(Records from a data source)
>>>>>

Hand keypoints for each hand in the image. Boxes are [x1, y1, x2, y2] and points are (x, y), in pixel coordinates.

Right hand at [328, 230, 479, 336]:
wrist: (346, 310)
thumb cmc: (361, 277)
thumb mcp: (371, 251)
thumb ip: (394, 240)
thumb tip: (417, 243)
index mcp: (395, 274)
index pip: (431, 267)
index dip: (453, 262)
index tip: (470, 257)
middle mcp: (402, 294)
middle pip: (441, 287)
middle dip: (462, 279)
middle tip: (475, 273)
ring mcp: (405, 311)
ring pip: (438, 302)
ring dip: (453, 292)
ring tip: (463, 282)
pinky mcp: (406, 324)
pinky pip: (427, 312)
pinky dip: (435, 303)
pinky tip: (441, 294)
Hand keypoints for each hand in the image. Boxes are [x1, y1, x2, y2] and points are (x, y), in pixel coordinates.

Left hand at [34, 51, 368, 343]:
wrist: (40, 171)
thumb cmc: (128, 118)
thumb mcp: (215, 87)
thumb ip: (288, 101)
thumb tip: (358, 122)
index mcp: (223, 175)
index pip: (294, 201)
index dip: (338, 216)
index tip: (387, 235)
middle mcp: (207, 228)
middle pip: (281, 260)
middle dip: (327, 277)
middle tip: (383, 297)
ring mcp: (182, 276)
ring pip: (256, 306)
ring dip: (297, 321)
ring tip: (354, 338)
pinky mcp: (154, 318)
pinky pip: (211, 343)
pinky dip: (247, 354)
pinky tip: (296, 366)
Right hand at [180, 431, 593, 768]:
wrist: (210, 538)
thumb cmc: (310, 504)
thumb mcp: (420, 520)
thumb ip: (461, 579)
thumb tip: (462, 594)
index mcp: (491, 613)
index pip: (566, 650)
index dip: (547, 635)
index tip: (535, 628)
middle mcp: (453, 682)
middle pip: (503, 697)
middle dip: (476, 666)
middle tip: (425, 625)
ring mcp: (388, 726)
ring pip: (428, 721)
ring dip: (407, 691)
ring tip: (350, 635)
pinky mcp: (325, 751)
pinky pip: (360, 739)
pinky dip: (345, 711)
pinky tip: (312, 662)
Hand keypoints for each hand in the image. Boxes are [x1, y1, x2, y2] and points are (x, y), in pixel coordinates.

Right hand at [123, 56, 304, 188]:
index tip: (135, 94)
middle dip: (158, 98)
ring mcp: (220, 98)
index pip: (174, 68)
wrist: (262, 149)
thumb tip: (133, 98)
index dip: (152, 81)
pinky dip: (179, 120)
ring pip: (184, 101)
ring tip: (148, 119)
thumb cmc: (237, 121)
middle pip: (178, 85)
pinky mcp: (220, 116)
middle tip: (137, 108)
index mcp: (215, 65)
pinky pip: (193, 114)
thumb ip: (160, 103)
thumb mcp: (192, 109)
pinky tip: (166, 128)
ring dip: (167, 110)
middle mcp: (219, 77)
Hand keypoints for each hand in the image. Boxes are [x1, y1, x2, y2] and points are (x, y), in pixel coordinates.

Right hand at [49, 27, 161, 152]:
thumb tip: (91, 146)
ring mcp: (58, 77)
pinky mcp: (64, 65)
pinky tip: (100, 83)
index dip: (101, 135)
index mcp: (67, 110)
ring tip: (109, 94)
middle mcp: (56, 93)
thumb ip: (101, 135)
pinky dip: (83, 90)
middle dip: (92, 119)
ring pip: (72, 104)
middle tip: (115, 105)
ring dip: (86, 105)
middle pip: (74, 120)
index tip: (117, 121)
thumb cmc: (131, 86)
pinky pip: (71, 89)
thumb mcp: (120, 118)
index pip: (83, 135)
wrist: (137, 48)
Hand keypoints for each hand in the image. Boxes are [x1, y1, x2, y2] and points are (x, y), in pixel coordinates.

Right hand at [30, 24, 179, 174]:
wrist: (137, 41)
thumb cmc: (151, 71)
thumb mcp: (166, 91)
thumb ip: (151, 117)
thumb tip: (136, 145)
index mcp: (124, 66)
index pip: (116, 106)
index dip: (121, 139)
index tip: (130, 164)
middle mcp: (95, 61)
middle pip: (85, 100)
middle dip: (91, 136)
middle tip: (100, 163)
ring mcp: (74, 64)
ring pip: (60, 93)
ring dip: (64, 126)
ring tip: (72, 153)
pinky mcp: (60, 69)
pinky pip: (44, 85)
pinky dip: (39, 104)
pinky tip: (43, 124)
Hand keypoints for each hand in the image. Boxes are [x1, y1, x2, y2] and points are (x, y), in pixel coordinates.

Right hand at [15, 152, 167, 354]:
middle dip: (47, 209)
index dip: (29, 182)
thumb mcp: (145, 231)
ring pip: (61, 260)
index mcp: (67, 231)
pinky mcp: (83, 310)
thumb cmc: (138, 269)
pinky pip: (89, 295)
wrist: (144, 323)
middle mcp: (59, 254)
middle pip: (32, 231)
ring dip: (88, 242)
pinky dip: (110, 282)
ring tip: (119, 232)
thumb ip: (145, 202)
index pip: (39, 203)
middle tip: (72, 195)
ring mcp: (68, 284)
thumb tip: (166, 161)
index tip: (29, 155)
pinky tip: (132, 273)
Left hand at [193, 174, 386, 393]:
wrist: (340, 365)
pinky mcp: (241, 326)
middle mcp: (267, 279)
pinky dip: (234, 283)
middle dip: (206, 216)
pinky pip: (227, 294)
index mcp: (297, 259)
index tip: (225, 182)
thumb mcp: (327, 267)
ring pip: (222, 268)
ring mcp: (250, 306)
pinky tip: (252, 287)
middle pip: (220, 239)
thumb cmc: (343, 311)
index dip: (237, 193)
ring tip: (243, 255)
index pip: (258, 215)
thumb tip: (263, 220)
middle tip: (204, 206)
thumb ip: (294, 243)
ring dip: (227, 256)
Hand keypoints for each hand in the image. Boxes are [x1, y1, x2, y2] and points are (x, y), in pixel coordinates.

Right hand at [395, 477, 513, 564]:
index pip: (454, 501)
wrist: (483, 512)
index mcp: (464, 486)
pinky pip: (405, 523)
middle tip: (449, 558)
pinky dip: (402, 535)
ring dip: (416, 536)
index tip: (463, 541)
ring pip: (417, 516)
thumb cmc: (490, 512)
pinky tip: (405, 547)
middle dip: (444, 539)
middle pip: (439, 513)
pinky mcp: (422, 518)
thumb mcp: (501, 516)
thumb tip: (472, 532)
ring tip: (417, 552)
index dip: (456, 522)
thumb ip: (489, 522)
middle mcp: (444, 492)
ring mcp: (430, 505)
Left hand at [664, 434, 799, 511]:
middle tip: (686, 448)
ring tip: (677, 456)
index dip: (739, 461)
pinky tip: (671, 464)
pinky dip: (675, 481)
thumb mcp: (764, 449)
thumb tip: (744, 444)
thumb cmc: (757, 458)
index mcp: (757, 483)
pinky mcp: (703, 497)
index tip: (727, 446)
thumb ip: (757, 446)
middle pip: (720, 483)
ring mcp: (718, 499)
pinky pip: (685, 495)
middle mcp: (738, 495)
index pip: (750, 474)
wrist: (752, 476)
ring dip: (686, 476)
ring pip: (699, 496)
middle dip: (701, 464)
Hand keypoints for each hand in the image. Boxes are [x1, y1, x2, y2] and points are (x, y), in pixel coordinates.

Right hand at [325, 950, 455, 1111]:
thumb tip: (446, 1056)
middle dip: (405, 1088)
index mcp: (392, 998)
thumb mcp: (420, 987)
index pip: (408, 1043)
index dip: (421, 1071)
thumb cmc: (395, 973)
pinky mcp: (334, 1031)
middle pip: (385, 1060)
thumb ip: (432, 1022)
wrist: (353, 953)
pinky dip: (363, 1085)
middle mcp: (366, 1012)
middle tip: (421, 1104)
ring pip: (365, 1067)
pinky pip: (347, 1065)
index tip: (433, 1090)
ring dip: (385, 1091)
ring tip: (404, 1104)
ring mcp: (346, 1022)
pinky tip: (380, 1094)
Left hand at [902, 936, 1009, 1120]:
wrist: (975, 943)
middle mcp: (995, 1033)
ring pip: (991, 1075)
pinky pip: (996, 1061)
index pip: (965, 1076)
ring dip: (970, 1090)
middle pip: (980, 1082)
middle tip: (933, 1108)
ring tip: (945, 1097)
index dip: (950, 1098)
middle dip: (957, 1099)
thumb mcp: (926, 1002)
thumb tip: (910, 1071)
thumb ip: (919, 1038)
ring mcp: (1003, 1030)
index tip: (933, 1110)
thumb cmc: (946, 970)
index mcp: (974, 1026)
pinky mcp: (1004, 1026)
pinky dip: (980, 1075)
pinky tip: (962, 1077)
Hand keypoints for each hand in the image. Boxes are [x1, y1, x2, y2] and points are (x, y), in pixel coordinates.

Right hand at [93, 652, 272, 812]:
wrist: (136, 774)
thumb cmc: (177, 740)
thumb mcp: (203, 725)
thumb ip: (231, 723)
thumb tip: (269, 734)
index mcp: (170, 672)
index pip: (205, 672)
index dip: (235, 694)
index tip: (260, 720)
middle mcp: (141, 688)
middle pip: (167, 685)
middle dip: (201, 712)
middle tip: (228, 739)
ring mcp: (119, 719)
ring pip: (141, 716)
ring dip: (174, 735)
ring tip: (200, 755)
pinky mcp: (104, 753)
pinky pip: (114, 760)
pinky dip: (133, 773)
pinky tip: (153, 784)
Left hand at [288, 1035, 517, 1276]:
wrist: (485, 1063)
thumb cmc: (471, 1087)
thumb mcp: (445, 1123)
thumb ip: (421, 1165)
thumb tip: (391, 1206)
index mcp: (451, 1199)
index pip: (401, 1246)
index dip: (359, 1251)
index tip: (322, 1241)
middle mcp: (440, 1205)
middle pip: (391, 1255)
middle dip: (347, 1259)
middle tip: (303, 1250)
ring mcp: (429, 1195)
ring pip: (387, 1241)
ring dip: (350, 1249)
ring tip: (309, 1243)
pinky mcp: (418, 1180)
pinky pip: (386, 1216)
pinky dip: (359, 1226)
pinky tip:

<<<<<

§ **What to produce**:
Of all the entries above, repeat only the lines from the line that has "thumb ip: (101, 135)" to the line that has "index pip: (83, 135)", both lines included, exactly.

§ **Answer to the problem**:
thumb ip: (101, 135)
pinky dip: (83, 90)
middle dip: (92, 119)
ring pip: (72, 104)
middle tip: (115, 105)
ring dip: (86, 105)
middle pip: (74, 120)
index tip: (117, 121)
thumb cmc: (131, 86)
pinky pip: (71, 89)
thumb mcp: (120, 118)
index pip: (83, 135)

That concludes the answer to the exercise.